野田首相はなにがなんでも増税しなければ、日本の財政はもたないとして、消費税率を平成26年4月1日から8%、平成27年10月1日からは10%とした。これには、自民党、公明党も賛成で、衆参両院でこの法案は可決成立した。マスメディアの報道では、この3党合意はあたかも消費税率の引上げだけのようにとらえられているが、事実はそうではない。
所得税で言えば、年所得1800万円超では現行、住民税10%、所得税40%の計50%の税率を、とりあえず55%、そして60%へと上げる。
また相続税で言えば、相続税がかかる人は、現行では5000万円+1000万円×法定相続人数。例えば法定相続人が3人だと、8000万円以上の財産を残した人の相続人に相続税がかかることになる。これが3党合意になると、基礎控除3000万円+600万円×法定相続人数となるから、同じ相続人が3人であれば、4800万円の遺産から相続税がかかることになる。4800万円から相続税がかかるとなると、都会で自宅を所有していると、それだけで相続税がかかる。もっとも、貯えもあるだろうし、退職金や生命保険金も考えると、ごく当たり前の人に相続税がかかる。相続税はもともと、特定の個人に富が集中することを避けるため「富の再分配」を目指してできた税法であるが、今どき、一生こつこつ貯めた4800万円を富の再分配として社会に還元するのが政治だろうか、という疑問は私一人ではあるまい。

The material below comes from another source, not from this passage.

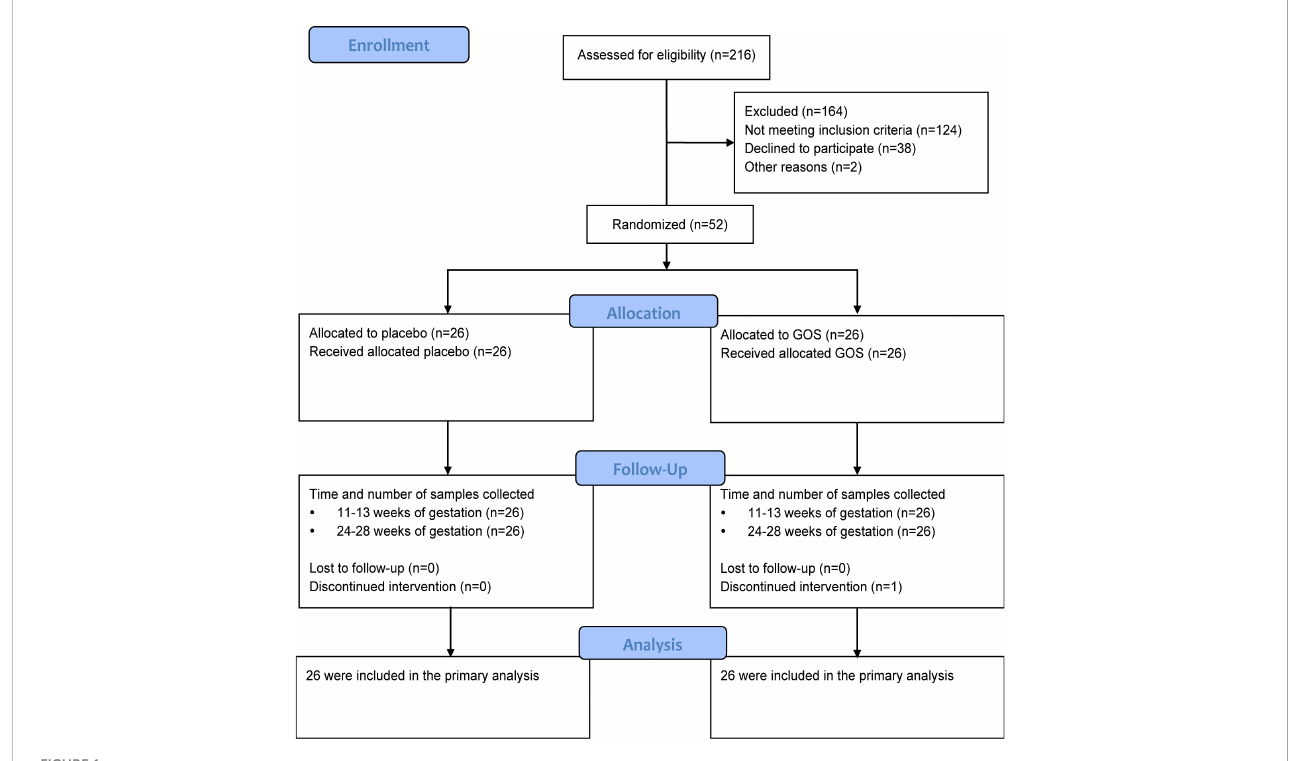
FIGURE 1 Flow chart of participants through the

そして、成年扶養控除の見直し。23歳を超えて仕事もせず、収入のない子であっても、親の扶養者として「扶養控除」ができるが、3党合意では、大学を出ても家でブラブラできるのは、親の年収が高く裕福な家庭だからということで、その親の所得が一定以上の場合、23歳以上の子の扶養控除を認めないとした。私が疑問に思うのは「税と社会保障の一体改革」で、この親の年所得を400万円と定義したことである。年所得400万円がはたして余裕のある家庭なのか。
野田政権で考える「富裕層」「高所得者」の定義は、世界的に見て甚だおかしいとする人は多いだろうと思うが、日本人はそれに対して大声を上げない。尖閣、竹島のことと併せて、考えさせられる。
☆ 推薦図書 ☆
中村仁一著 『大往生したけりゃ医療とかかわるな』 幻冬舎新書 798円著者は京都大学医学部卒の医者。日本人の3人に1人はがんで死ぬ、がんで死ぬ人の多くは痛みを伴う苦しみを味わって死ぬ、がんは治療をしなければ苦痛はまったくない、病院に行けば拷問のような苦しみを味わった挙句やっと死ねる、という。がんにかかったら、一切なにもしない。生存する動物は子孫を残す役目を終えたら自然死が一番、という。中高年にぜひ一読させたい著書である。